[Start of Text section]
What can you discover from this article?
- PARENTING STYLES- what is your style?
- EXPLANATIONS OF THE 3 STYLES OF PARENTING explanations and
- HOW YOU CAN RAISE A WELL ADJUSTED ADULT
We all love our children and want the best for them. We all want our children to thrive. Do you want your kids to be obedient soldiers or do you want to help them bring their unique talents to the world, be accepted and to have good relationships? If you are having problems with your child, maybe your style of parenting is not working. Discipline and spanking may not be the problem. Wouldn’t you rather have the cooperation of your children? What are you modeling for your children or grandchildren by your parenting style?
PARENTING STYLES: A guide to figure out your style
TAKE THIS QUIZ TO SEE WHAT TYPE OF PARENT YOU ARE take this 15 minute QUIZ: https://psychcentral.com/quizzes/parenting-style.htm
THREE STYLES OF PARENTING and WHAT TYPE OF ADULT ARE YOU HELPING TO CREATE?
- Authoritarian parenting: These parents have high expectations and often overwhelm their children with strict rules and regulations. These parents rule with an iron fist and often “scare” their children into obedience. Parents who utilize this type of parenting style might be referred to as “bossy,” “high strung,” or controlling and abusive. Fathers who are authoritarian rarely show affection and might even keep a distance from their children emotionally and psychologically, believing that this is a “healthy fear of authority.” I would venture to say that children who come from these households often stray so much that they become substance abusers, lack appropriate boundaries in relationships, and might even resort to suicide if they feel pressured to be perfect for their parent(s).
Children who grow up in these households often rebel and become problematic in families and in society. These kids grow into juvenile delinquents, substance abusers, or complete rebels (getting tattoos, piercings, engaging in multiple short-lived relationships, prostituting, etc.). You might have heard of kids who grow up in very strict political or religious homes who become “wild adults.”
- Permissive parenting (or indulgent parenting): Parents who exhibit this style of parenting can be mistaken as the child’s sister, aunt, or babysitter. This type of parent makes very few demands and does not have control over their child or children. These parents are often the parents who call “SuperNanny” to come and help them because their child has little to no respect for them. Permissive parents really don’t care about implementing values or rules into the lives of their child or children. They ultimately want to be their child’s friend or would rather be “accepted” by their child rather than respected. There is no “healthy fear” of authority and no respect. In return, the parent just feels like “oh well, what can I do.” You may have heard some parents say in embarrassment after their child does something wrong “Oh well…that’s Kevin, what can I say?”
[End of Text section]
» **Exercise 1**:
Copy the stretch of the parenting text from "PARENTING STYLES: A" through "HELPING TO CREATE?".
The parenting text and the records below it were taken from separate sources.
[Start of Provided records]
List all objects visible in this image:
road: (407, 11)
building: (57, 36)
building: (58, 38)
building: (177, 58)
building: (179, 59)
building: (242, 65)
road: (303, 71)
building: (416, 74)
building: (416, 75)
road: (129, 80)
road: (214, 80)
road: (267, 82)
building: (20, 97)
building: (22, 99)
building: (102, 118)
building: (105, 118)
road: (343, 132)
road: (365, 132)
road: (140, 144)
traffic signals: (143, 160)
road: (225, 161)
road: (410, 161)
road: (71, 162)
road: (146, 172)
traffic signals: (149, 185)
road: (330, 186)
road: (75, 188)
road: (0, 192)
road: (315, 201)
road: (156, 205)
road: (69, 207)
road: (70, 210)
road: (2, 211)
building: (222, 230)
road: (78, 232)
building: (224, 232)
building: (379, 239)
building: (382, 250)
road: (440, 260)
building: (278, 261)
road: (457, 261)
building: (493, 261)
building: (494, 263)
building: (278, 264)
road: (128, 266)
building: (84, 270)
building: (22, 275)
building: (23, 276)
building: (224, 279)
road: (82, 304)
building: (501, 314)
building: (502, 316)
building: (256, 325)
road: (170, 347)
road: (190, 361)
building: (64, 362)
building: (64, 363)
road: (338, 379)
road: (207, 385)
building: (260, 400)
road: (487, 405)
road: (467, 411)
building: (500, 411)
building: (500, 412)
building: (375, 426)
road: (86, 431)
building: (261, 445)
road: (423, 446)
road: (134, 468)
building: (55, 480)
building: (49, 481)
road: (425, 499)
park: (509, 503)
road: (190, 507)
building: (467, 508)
[End of Provided records]
» **Exercise 2**:
Repeat every line of the remote sensing point records verbatim.

» **Reply 1**:
PARENTING STYLES: A guide to figure out your style
TAKE THIS QUIZ TO SEE WHAT TYPE OF PARENT YOU ARE take this 15 minute QUIZ: https://psychcentral.com/quizzes/parenting-style.htm
THREE STYLES OF PARENTING and WHAT TYPE OF ADULT ARE YOU HELPING TO CREATE?

» **Reply 2**:
List all objects visible in this image:
road: (407, 11)
building: (57, 36)
building: (58, 38)
building: (177, 58)
building: (179, 59)
building: (242, 65)
road: (303, 71)
building: (416, 74)
building: (416, 75)
road: (129, 80)
road: (214, 80)
road: (267, 82)
building: (20, 97)
building: (22, 99)
building: (102, 118)
building: (105, 118)
road: (343, 132)
road: (365, 132)
road: (140, 144)
traffic signals: (143, 160)
road: (225, 161)
road: (410, 161)
road: (71, 162)
road: (146, 172)
traffic signals: (149, 185)
road: (330, 186)
road: (75, 188)
road: (0, 192)
road: (315, 201)
road: (156, 205)
road: (69, 207)
road: (70, 210)
road: (2, 211)
building: (222, 230)
road: (78, 232)
building: (224, 232)
building: (379, 239)
building: (382, 250)
road: (440, 260)
building: (278, 261)
road: (457, 261)
building: (493, 261)
building: (494, 263)
building: (278, 264)
road: (128, 266)
building: (84, 270)
building: (22, 275)
building: (23, 276)
building: (224, 279)
road: (82, 304)
building: (501, 314)
building: (502, 316)
building: (256, 325)
road: (170, 347)
road: (190, 361)
building: (64, 362)
building: (64, 363)
road: (338, 379)
road: (207, 385)
building: (260, 400)
road: (487, 405)
road: (467, 411)
building: (500, 411)
building: (500, 412)
building: (375, 426)
road: (86, 431)
building: (261, 445)
road: (423, 446)
road: (134, 468)
building: (55, 480)
building: (49, 481)
road: (425, 499)
park: (509, 503)
road: (190, 507)
building: (467, 508)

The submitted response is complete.